Evaluation of blast response in the germplasm collection
A total of 290 and 278 rices, belonging to a panel of 311 japonica accessions (including 11 aus, indica and aromatic cvs as outgroups), were respectively evaluated under field and growth chamber conditions for resistance to rice blast.
The distributions of blast disease scores for the field evaluations (means of the 2013 and 2014 evaluations) are presented in Fig. 1A. The Pearson correlation value among the average SES scores of the two years (means of the two replicates of 2013 and one replicate in 2014) was 0.88 (p-value < 2.2e-16), indicating a robust relationship among the two year data. Blast evaluation was based on a 1–9 scoring system on leaves (1 = absence of symptoms and 9 = diseased area > 85%); we considered all accessions with a score below or equal to 3 as resistant; these lines showed higher numbers of small lesions with some becoming elliptical (indicating capabilities in limiting the infection spread), and the remainder as susceptible. Using this threshold, only 5.5% (16/290) of accessions were classified as resistant, while 65.5% (190/290) were highly susceptible (SES scores 8–9; Fig. 1a; Additional file 2: Table S1). The broad sense heritability of blast resistance scores in field conditions was very high (h2 = 0.85 calculated on two repetitions; Additional file 3: Table S2) as measured in the 2013 experimental design. Thus, our scoring of blast disease resistance is considered accurate even in absence of replications during 2014.

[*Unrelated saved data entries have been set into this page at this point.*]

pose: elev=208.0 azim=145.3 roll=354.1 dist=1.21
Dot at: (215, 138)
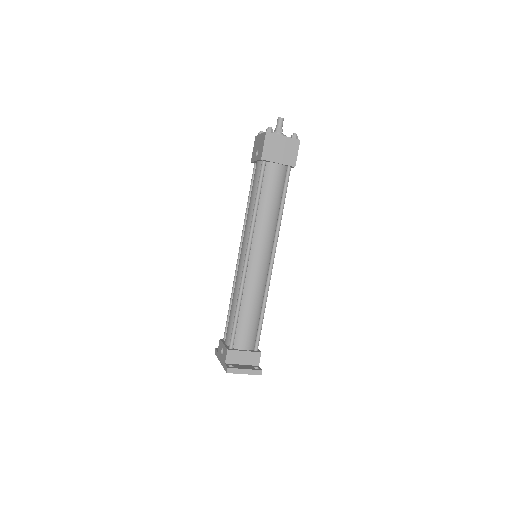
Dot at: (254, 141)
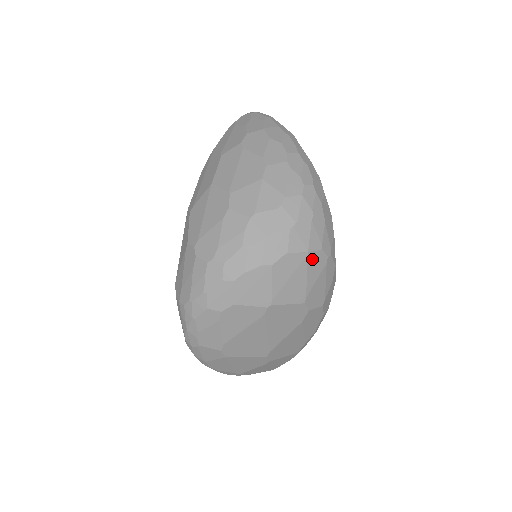
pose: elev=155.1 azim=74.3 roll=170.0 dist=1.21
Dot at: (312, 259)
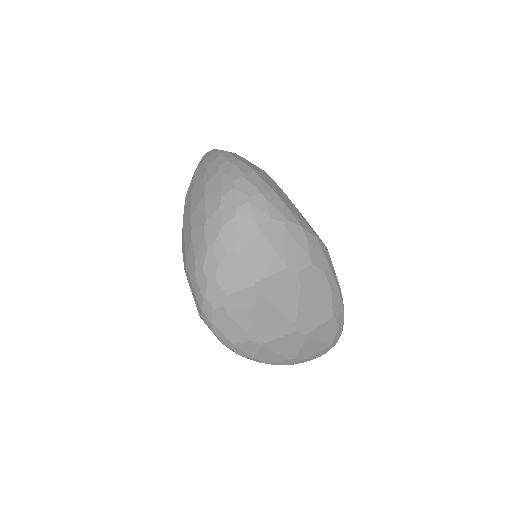
Dot at: (267, 230)
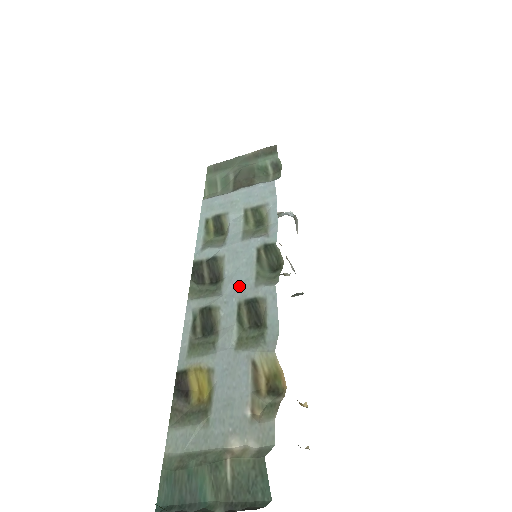
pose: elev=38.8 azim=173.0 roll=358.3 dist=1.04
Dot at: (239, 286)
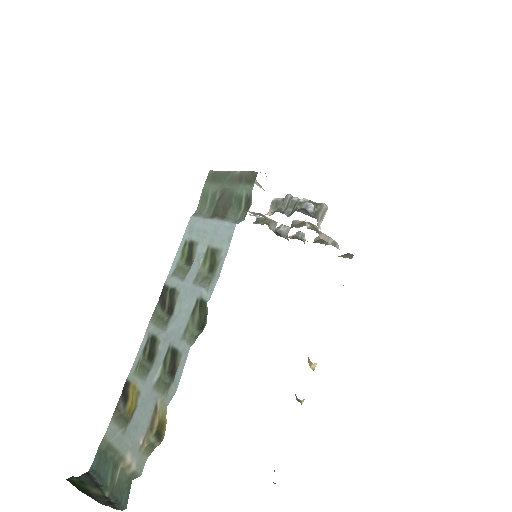
Dot at: (175, 330)
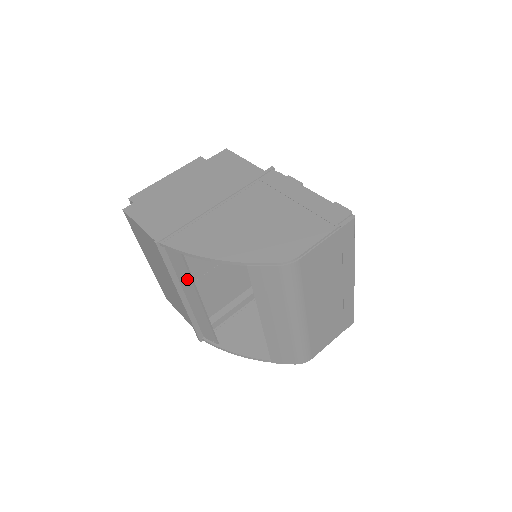
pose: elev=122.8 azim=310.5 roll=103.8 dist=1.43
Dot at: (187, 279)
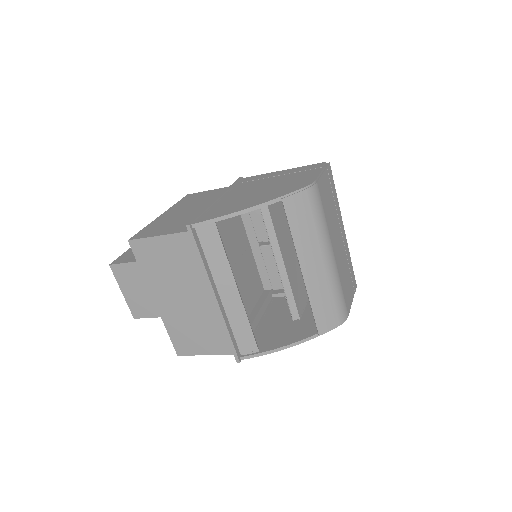
Dot at: (222, 262)
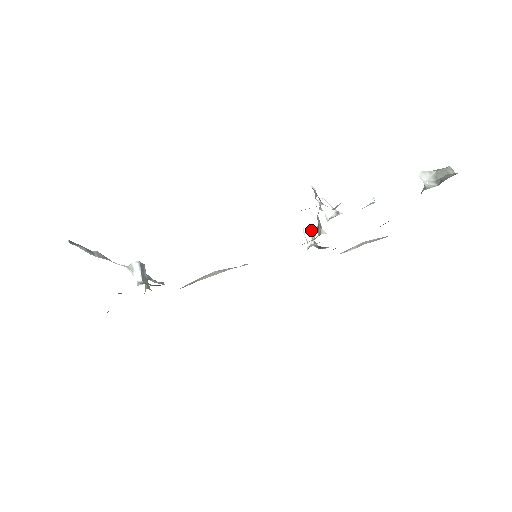
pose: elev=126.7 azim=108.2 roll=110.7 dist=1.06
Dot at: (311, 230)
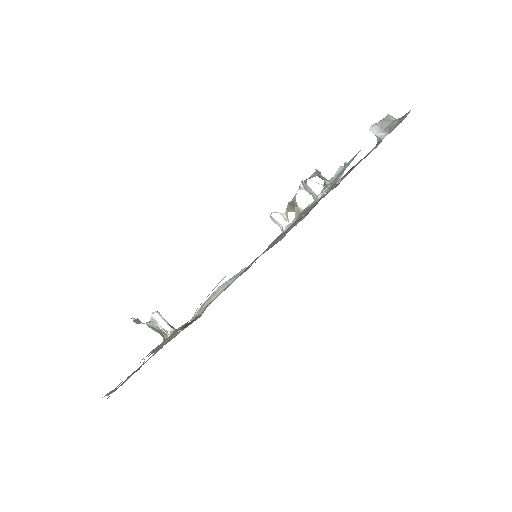
Dot at: (280, 213)
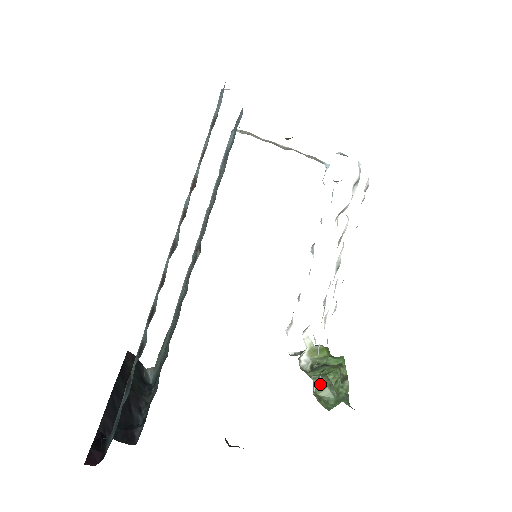
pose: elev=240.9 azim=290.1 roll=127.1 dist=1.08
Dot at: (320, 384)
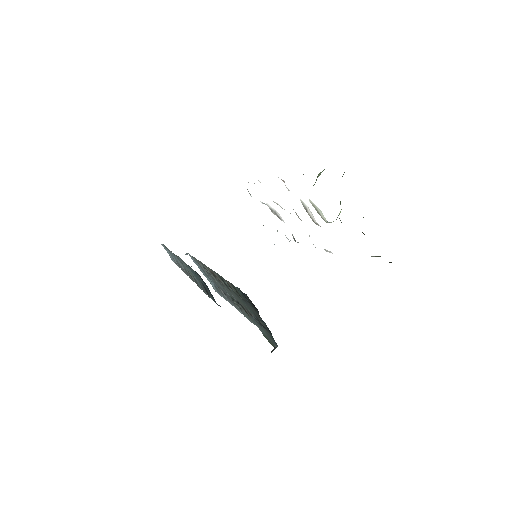
Dot at: occluded
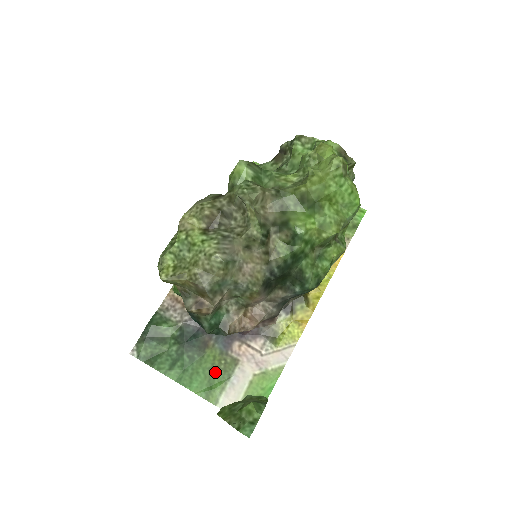
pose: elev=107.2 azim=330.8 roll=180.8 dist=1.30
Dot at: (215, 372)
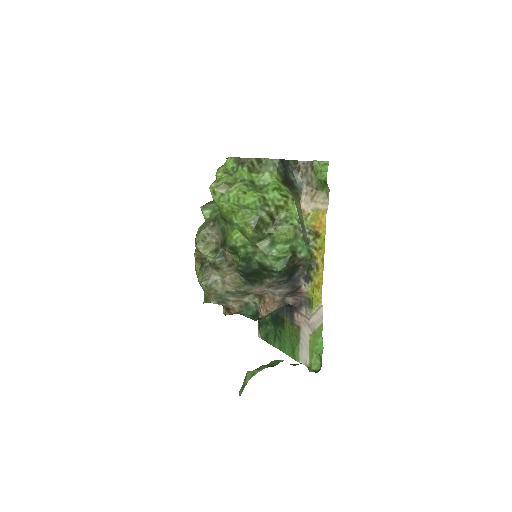
Dot at: (292, 339)
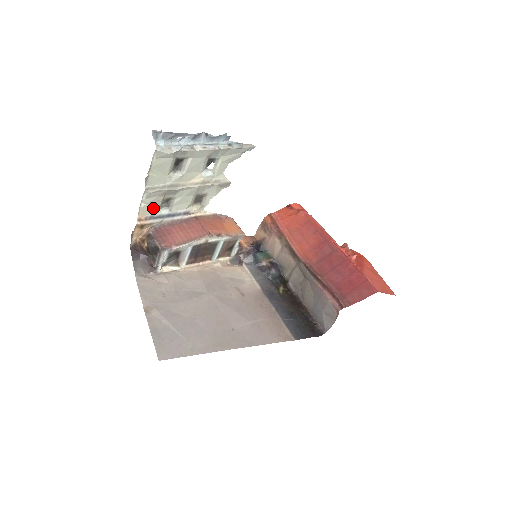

The 278 rice accessions evaluated under growth chamber conditions were artificially inoculated with a mixture of three Italian blast isolates (IT02, IT03, IT10), showing a broad pattern of virulence towards several blast R genes (Roumen et al. 1997; Urso et al. 2016). Based on a 1–5 scoring system on leaves (where accessions with a blast disease score equal to- or below 2 were considered as resistant and the remaining as susceptible), 59 accessions (21.2%) were classified as resistant (Fig. 1b; Additional file 2: Table S1). Similar to the field evaluations, a large percentage of accessions (41%) were classified as highly susceptible (score > 4). The broad sense heritability of blast resistance scores in growth chamber conditions was also high (h2 = 0.74; Additional file 3: Table S2).
Pair-wise comparisons of disease resistance between the field and growth chamber data indicate a robust relationship between the recorded phenotypes (Fig. 1c; r = 0.83), suggesting a similar response of the panel in the two conditions. With the exceptions of Brazos and Giza_177, all the accessions showing field score equal or lower than 3 also showed growth chamber score lower than 2 (in the 11 accessions for which both field and growth chamber data were available). However, of the 54 accessions resistant in growth chamber (score equal or lower than 2), only 11 showed resistance in the field (score equal or lower than 3), indicating that in field conditions additional blast strains contributed to a higher disease pressure, or that resistance expresses differently in the field. Notably, three accessions (Lamone, Dixiebelle and Giano) with growth chamber score equal or lower than 2, showed field infection scores of 7 (Additional file 2: Table S1).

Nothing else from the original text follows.